The Obama administration's Race to the Top (RTT) competitive grant program has been heralded for revolutionizing the federal role in education and transforming state school reform efforts. This paper offers an initial analysis of the origins, evolution, and impact of RTT. In many ways, RTT is an attempt to circumvent the perceived failings of No Child Left Behind and in particular the law's reliance on coercive federal mandates and the compliance culture it fostered at the state level. RTT's competitive grant process relies on incentives instead of sanctions to drive state reform. The program is fundamentally about two things: creating political cover for state education reformers to innovate and helping states construct the administrative capacity to implement these innovations effectively.

RTT has had a significant impact on the national political discourse around education and pushed many states to propose or enact important policy changes. Despite its imperfections, RTT has clearly generated considerable momentum behind education reform in the United States and pressed states into very public deliberations over thorny education reforms that have long been resisted, such as changing teacher evaluation and tenure. By pushing these issues into the spotlight, RTT has spurred new conversations and stirred the political pot around education, helping forge new alliances and creating new opportunities for reformers in state legislatures. One notable example is teacher-quality reforms, which have been pushed by education leaders like former chancellor Michelle Rhee in Washington, D.C., Colorado state senator Mike Johnston, and Ohio's outgoing governor Ted Strickland. The long-term impact of a Democratic president confronting the unions about teacher accountability and school reform may prove to be one of the most important political legacies of RTT.

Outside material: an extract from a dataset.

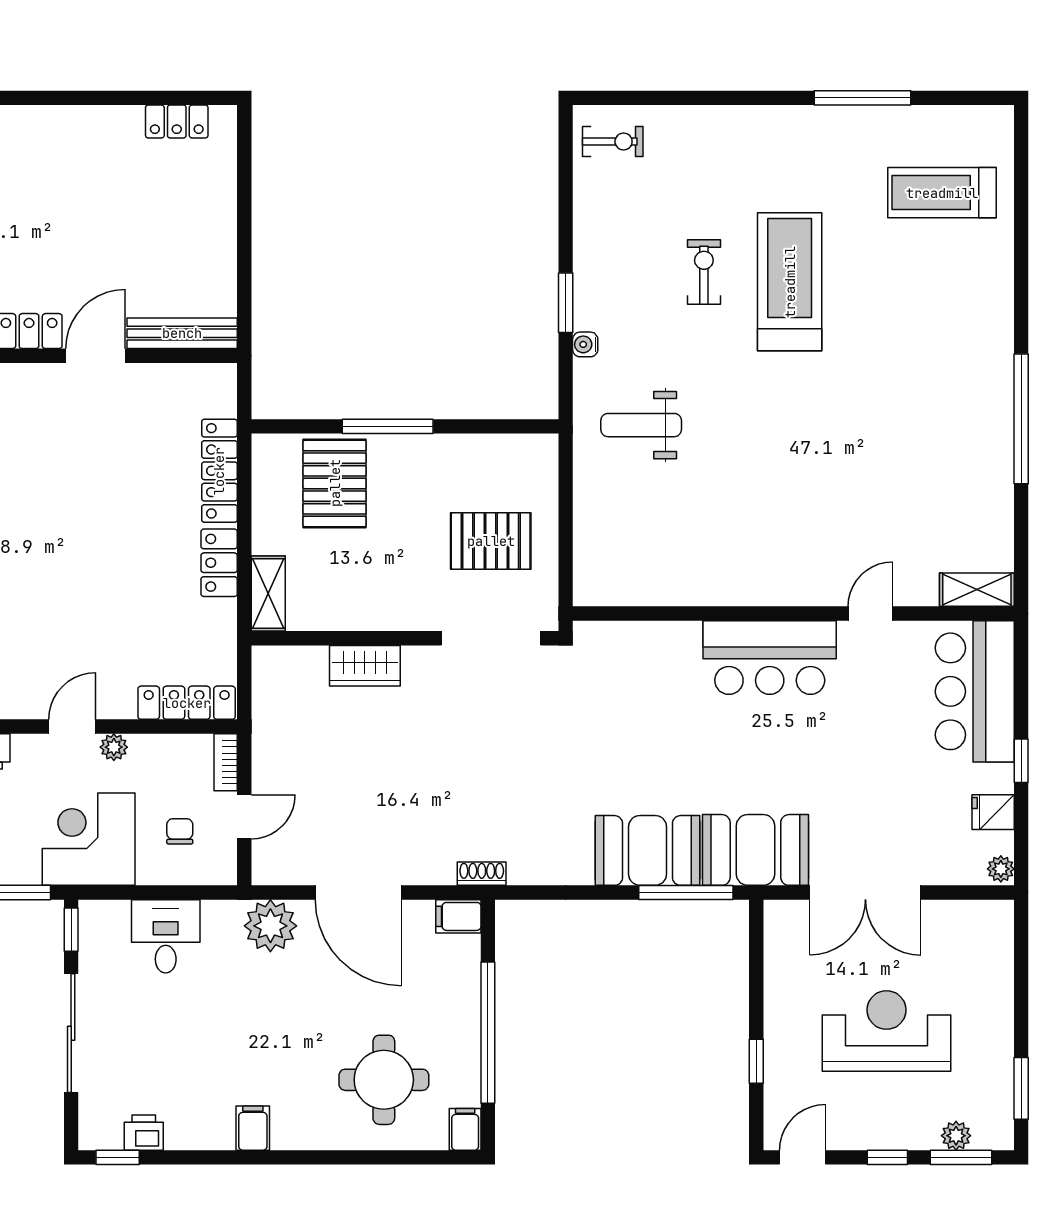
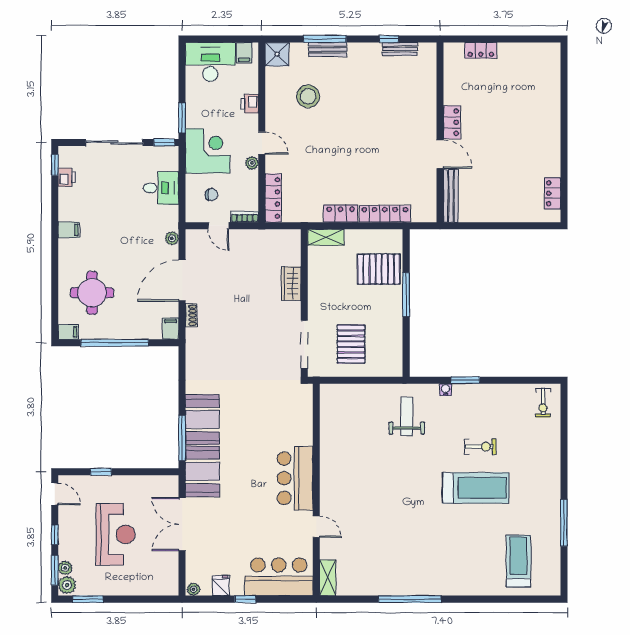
shoe rack: (482, 874) -> (191, 315), moved
plant: (270, 926) -> (172, 238), width x0.53, depth x0.53
plant: (992, 1132) -> (67, 585), added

RTT has shifted the focus of federal education policy from the laggards to the leaders. This shift carries with it two challenges over the long haul: how to sustain the reform push in the winning states (the leaders), and how to disseminate and motivate reform among the losing states (the laggards). RTT's success in these areas will be constrained by two crucial factors that have remained largely unchanged in federal education policy: the politics of intergovernmental relations and the limited oversight and enforcement capacity of the U.S. Department of Education. We should thus remain realistic in our expectations about what RTT can accomplish; while the program's approach may be different from that of earlier federal education programs, many of the political and institutional obstacles to sustaining meaningful reform at the federal and state levels remain largely the same. RTT will struggle to surmount these obstacles in the short term, even as it hopes to transform them over the longer term.

RTT will not single-handedly solve the problems of American education, and some of its initial achievements may well be undone over time. Nonetheless, RTT's importance should not be understated. The program has outlined a promising new approach to federal education policy in the competitive grant program, and it has generated a substantial amount of state policy change in a short period of time, particularly for a program of its relatively small size. Perhaps most important, it has significantly influenced the intensity and character of school reform discourse across the country. As a result, regardless of whether RTT continues beyond 2010 or whether states fulfill the reform commitments in their applications, the program's legacy on both education politics and policy will likely be considerable.